Neither NVIDIA nor Gretel has officially commented on the matter. However, reports suggest that the acquisition was completed for a nine-figure sum, with Gretel’s previous valuation estimated at approximately $320 million—indicating that the final purchase price likely exceeded its market valuation.
Following the acquisition, Gretel’s workforce of approximately 80 employees is expected to be integrated into NVIDIA’s ecosystem, with its technology incorporated into NVIDIA’s products and services.
Gretel specializes in synthetic data generation, a critical solution for AI developers who lack sufficient real-world data for training machine learning models. By leveraging small datasets, Gretel enables the creation of extensive, high-quality training data, addressing one of the major constraints in AI model development.
Currently, Gretel’s offerings include structured data generation, time-series data synthesis, and unstructured content creation, with an emphasis on data security and privacy protection to mitigate the risks of information leakage.
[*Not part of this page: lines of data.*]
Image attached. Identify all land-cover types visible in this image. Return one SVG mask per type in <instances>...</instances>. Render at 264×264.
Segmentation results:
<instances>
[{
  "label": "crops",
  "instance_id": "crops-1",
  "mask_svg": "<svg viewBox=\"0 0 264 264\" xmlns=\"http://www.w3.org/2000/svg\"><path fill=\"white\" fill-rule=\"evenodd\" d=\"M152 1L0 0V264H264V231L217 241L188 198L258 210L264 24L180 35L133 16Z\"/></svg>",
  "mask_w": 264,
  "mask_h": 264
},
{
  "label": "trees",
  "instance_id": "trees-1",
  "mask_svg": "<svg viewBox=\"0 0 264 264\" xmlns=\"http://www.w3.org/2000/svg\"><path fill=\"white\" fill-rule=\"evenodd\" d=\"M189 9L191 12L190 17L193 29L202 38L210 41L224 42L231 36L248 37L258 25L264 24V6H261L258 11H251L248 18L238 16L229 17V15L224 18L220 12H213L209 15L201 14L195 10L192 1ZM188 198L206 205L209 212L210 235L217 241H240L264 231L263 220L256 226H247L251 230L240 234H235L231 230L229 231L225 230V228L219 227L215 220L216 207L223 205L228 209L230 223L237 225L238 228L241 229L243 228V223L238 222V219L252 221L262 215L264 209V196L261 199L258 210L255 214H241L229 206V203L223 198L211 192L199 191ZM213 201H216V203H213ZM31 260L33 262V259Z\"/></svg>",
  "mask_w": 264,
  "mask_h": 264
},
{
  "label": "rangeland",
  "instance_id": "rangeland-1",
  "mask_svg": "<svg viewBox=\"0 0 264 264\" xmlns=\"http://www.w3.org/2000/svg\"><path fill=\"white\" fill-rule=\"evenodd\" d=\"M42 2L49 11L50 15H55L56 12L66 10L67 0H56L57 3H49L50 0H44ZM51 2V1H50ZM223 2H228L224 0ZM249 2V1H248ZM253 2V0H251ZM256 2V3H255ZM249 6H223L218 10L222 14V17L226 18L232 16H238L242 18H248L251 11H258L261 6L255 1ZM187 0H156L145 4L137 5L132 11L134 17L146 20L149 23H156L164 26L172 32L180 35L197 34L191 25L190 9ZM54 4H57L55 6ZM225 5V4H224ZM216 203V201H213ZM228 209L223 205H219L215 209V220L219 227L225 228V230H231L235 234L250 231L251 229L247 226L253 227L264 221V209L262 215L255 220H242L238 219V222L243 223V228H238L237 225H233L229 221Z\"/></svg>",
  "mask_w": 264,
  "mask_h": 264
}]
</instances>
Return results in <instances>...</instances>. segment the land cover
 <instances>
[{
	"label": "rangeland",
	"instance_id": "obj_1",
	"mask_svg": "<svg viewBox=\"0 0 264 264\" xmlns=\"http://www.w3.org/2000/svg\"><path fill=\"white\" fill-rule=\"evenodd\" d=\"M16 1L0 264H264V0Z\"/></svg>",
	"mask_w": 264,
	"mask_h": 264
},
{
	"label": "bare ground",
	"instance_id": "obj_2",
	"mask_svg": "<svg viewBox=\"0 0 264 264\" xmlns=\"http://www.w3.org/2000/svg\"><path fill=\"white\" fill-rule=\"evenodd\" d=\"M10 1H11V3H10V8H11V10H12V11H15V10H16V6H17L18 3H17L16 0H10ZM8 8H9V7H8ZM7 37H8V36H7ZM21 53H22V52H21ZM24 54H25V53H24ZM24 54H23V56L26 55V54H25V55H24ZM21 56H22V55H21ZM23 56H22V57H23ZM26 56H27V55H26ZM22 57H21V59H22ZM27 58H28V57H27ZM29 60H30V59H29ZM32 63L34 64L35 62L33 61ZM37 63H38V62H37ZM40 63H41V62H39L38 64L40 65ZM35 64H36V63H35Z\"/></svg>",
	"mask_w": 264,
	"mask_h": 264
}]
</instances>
During GTC 2025, NVIDIA championed the use of synthetic data in AI training, advocating for a methodology where a minimal set of real-world data is utilized to generate large-scale synthetic datasets. This approach not only addresses the scarcity of training data but also enables the de-identification of sensitive information, reducing privacy risks.
However, opinions on synthetic data remain divided. Critics argue that biases or errors in the original dataset could be amplified when generating synthetic data, potentially exacerbating inaccuracies in AI models. Conversely, proponents believe that when combined with periodic real-world data updates, synthetic datasets can enhance training efficiency and improve overall model performance.
NVIDIA is not alone in its push for synthetic data-driven AI training. Meta, Microsoft, and Google DeepMind have also begun leveraging synthetic datasets to enhance their machine learning models.
To overcome data limitations in training robotics, NVIDIA has introduced the NVIDIA Isaac GR00T Blueprint, a system designed to generate vast quantities of synthetic motion demonstration data for robotic training. Built upon the Omniverse and Cosmos Transfer foundational models, this technology enables the creation of extensive robotic training datasets using only a small set of real-world human motion demonstrations.
According to NVIDIA, the Isaac GR00T Blueprint can generate up to 780,000 synthetic motion trajectories within just 11 hours, equivalent to 6,500 hours—or nine consecutive months—of human demonstration data.
Compared to conventional human motion data training, utilizing synthetic datasets generated by Isaac GR00T Blueprint has been shown to boost training efficiency for the Isaac GR00T N1 foundational model by approximately 40%.